The alleged father, Narajan Singh, moved for a change of venue to Imperial County, where he resided, and demurred to the complaint on the ground it failed to state facts sufficient to constitute a cause of action. The Los Angeles Superior Court granted the motion for change of venue, ordered the order to show cause off calendar without prejudice to plaintiff's right to apply for a new hearing date in Imperial County, and did not rule on the demurrer.

The file was transferred to Imperial County where the court eventually sustained the demurrer without leave to amend and dismissed the action. The appeal is taken from the judgment of dismissal and raises the propriety of the court's ruling sustaining the general demurrer without leave to amend. (Lavine v. Jessup, 48 Cal. 2d 611, 614 [311 P.2d 8].) [21 Cal.
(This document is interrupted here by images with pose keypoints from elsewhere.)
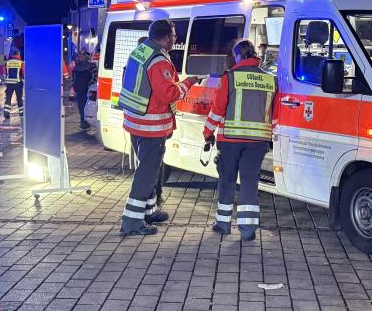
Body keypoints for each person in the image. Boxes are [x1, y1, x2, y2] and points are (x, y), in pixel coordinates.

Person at [118, 20, 199, 236]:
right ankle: (132, 221)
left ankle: (149, 211)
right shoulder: (158, 59)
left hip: (136, 122)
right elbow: (169, 94)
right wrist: (188, 83)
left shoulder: (141, 51)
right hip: (151, 126)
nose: (176, 39)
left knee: (149, 169)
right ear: (165, 38)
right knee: (147, 172)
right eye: (173, 35)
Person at [203, 39, 276, 241]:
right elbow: (274, 114)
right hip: (258, 142)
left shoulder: (230, 77)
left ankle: (223, 224)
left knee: (227, 181)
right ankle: (248, 230)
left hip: (230, 140)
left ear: (237, 55)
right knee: (249, 183)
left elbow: (217, 110)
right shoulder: (270, 80)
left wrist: (207, 133)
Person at [72, 51, 96, 130]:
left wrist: (88, 85)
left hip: (87, 90)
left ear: (85, 57)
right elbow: (73, 78)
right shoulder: (76, 67)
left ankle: (85, 122)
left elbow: (94, 77)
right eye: (78, 56)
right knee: (81, 106)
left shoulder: (91, 66)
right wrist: (74, 86)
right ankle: (83, 122)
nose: (79, 57)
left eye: (81, 56)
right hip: (80, 90)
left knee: (85, 106)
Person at [3, 50, 25, 119]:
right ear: (18, 55)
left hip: (9, 83)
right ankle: (21, 114)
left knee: (8, 98)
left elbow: (5, 72)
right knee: (19, 99)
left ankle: (6, 113)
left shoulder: (7, 62)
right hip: (17, 83)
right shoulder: (21, 62)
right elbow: (23, 73)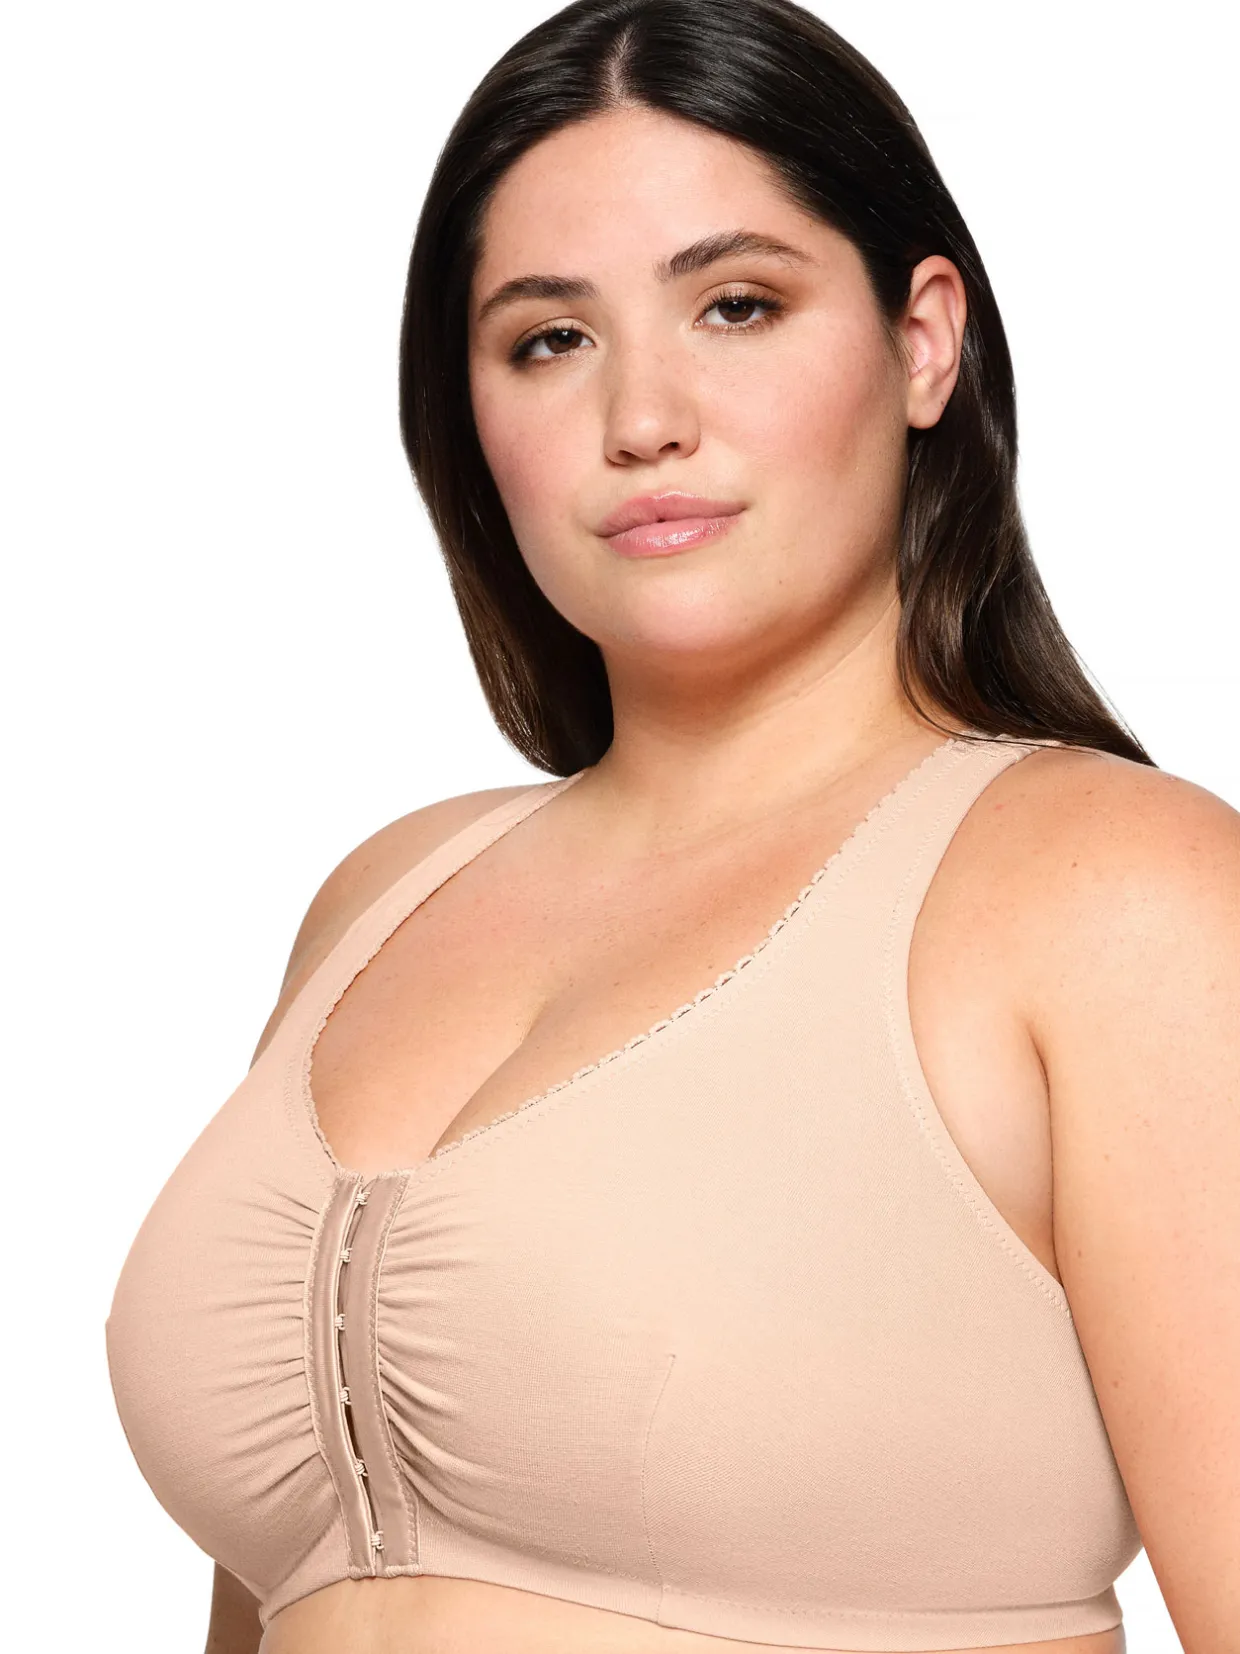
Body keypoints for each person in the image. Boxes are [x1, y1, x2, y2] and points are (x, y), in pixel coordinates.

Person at [105, 2, 1240, 1652]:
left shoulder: (1116, 895)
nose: (643, 416)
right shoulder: (380, 898)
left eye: (737, 305)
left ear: (925, 341)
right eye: (548, 338)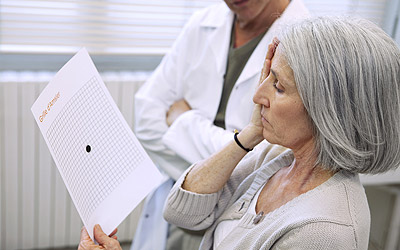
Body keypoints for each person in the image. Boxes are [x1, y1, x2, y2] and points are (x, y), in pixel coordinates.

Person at [78, 16, 400, 249]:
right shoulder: (277, 157)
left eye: (278, 86)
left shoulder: (323, 232)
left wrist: (185, 120)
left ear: (328, 111)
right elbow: (181, 211)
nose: (258, 96)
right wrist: (248, 134)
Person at [132, 0, 309, 249]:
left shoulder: (309, 45)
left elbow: (277, 159)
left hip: (240, 224)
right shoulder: (201, 24)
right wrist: (235, 153)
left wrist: (184, 122)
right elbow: (146, 121)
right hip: (176, 213)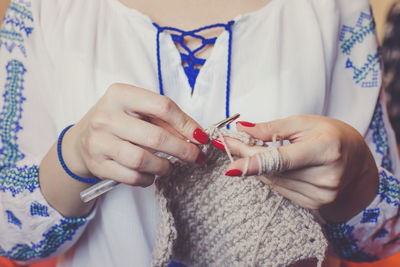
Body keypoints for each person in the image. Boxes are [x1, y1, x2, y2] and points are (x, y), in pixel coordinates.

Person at [0, 0, 398, 266]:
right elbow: (11, 238)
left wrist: (356, 176)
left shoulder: (334, 8)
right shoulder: (45, 8)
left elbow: (380, 241)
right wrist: (74, 155)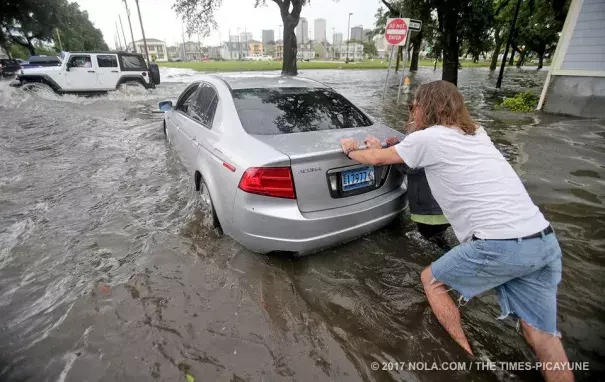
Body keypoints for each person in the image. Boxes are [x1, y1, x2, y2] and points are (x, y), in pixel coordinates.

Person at [340, 80, 572, 382]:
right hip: (543, 240)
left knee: (431, 281)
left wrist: (350, 150)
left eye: (415, 105)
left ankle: (464, 356)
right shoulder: (477, 132)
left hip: (500, 244)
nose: (413, 111)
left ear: (425, 108)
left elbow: (377, 158)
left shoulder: (429, 138)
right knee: (542, 334)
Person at [384, 139, 451, 251]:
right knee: (437, 237)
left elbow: (406, 165)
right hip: (446, 210)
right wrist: (399, 145)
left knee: (433, 243)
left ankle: (451, 260)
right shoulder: (442, 145)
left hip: (428, 214)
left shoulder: (422, 151)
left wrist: (394, 149)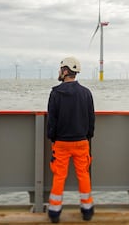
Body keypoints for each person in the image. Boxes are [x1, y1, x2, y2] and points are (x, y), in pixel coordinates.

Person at [47, 56, 95, 223]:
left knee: (59, 176)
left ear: (65, 71)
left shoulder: (56, 93)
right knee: (83, 175)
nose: (59, 72)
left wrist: (52, 138)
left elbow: (51, 120)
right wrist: (88, 137)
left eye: (61, 69)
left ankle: (54, 213)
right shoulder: (86, 93)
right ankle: (87, 210)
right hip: (82, 142)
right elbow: (91, 119)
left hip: (61, 143)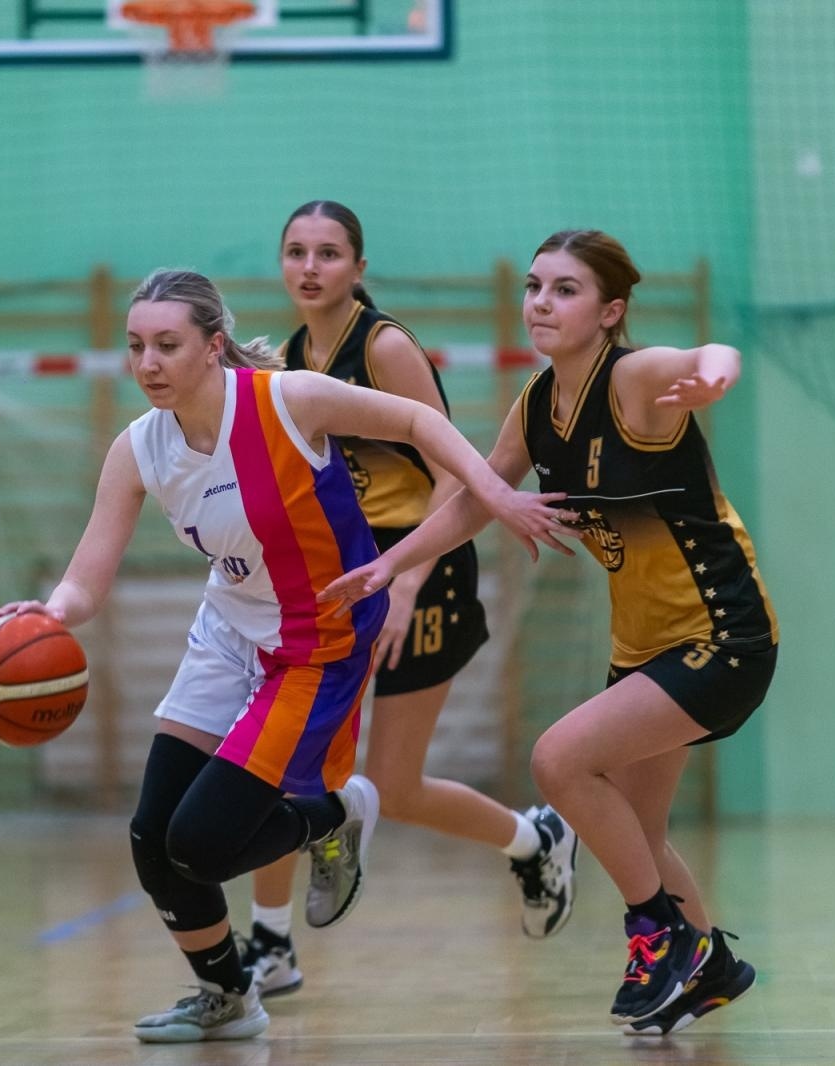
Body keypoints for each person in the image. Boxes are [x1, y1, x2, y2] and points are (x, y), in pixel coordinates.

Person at [0, 269, 567, 1044]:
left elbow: (422, 425)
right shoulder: (141, 448)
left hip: (319, 643)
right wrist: (48, 613)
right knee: (151, 837)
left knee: (200, 844)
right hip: (226, 634)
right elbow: (88, 578)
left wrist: (495, 499)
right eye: (135, 347)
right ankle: (230, 996)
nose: (148, 362)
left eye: (167, 344)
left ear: (213, 345)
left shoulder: (287, 400)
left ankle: (336, 812)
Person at [321, 229, 775, 1035]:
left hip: (722, 632)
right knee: (638, 832)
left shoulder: (633, 379)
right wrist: (398, 566)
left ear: (611, 312)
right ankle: (708, 963)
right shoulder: (538, 402)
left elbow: (712, 350)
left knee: (557, 760)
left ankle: (659, 935)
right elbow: (473, 497)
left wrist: (716, 371)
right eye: (535, 287)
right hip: (644, 645)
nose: (541, 302)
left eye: (565, 290)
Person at [239, 201, 578, 998]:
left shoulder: (384, 346)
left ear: (358, 268)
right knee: (281, 760)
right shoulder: (289, 356)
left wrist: (410, 578)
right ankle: (273, 942)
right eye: (296, 252)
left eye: (328, 253)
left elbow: (456, 465)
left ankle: (533, 839)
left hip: (418, 566)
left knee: (394, 784)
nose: (311, 267)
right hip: (348, 575)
App. 3d 872]

From the outset the defendant has erroneously maintained the complaint fails to state facts sufficient to constitute a cause of action because it alleges the minor child whose paternity it seeks to establish was born in 1956, approximately 14 years before the complaint was filed. Citing cases holding a complaint which shows on its face a long, unexplained delay in bringing the action is subject to a general demurrer for laches (Kleinclaus v. Dutard, 147 Cal. 245, 250 [81 P. 516]; Seculovich v. Morton, 101 Cal. 673, 677 [36 P. 387]; Bell v. Hudson, 73 Cal. 285, 289-290 [14 P. 791]; Williams v. International Longshoremen's & Warehousemen's Union, 172 Cal. App. 2d 84, 86 [341 P.2d 729]), he prevailed upon the trial court to sustain his general demurrer without leave to amend.

[1] The rule enunciated in the cases defendant relies upon is not applicable to the complaint under consideration here. Unlike the defense of the statute of limitations, which may be invoked in either a legal or equitable action, the defense of laches can be asserted only in equity (Brownrigg v. deFrees, 196 Cal. 534, 539 [238 P. 714]; Smith v. City of Los Angeles, 66 Cal. App. 2d 562, 586 [153 P.2d 69]). An action to establish paternity and to obtain support raises legal, not equitable issues (Myers v. Harrington, 70 Cal. App. 680, 689 [234 P. 412]; Kyne v. Kyne, 38 Cal. App. 2d 122, 133 [100 P.2d 806]). Laches may not be asserted as a bar to a legal action.

Moreover, an action to establish the paternity of an illegitimate child and to obtain support for the child is brought by the mother on behalf of the child (Civ. Code, § 196a). In such an action, the child is the real party in interest, and the statute of limitations on the paternity aspect of the case is tolled during the minority of the child (Van Buskirk v. Todd, 269 Cal. App. 2d 680, 689 [75 Cal.Rptr. 280]). The obligation of a father to support his child, whether legitimate or illegitimate, is a continuing duty against which the statute of limitations does not run during the time the child needs such support (Fernandez v. Aburrea, 42 Cal. App. 131, 132 [183 P. 366]). The result would be no different if the complaint were considered to raise equitable issues. Since the action is brought on the child's behalf, and all benefits derived from it would belong to the child, laches could not be imputed to her during her minority in any event (Patterson v. Patterson, 102 Ariz. 410 [432 P.2d 143, 148]; 27 Am.Jur.2d, Equity, § 168, p. 712).

The complaint states a cause of action. The trial court abused its discretion in sustaining the demurrer without leave to amend and in ordering a judgment of dismissal.

The judgment of dismissal is reversed. The trial court is directed to make [21 Cal. App. 3d 873] and enter an order overruling the demurrer and permitting the defendant to answer the complaint within a reasonable time.

Brown (Gerald), P. J., and Coughlin, J., concurred.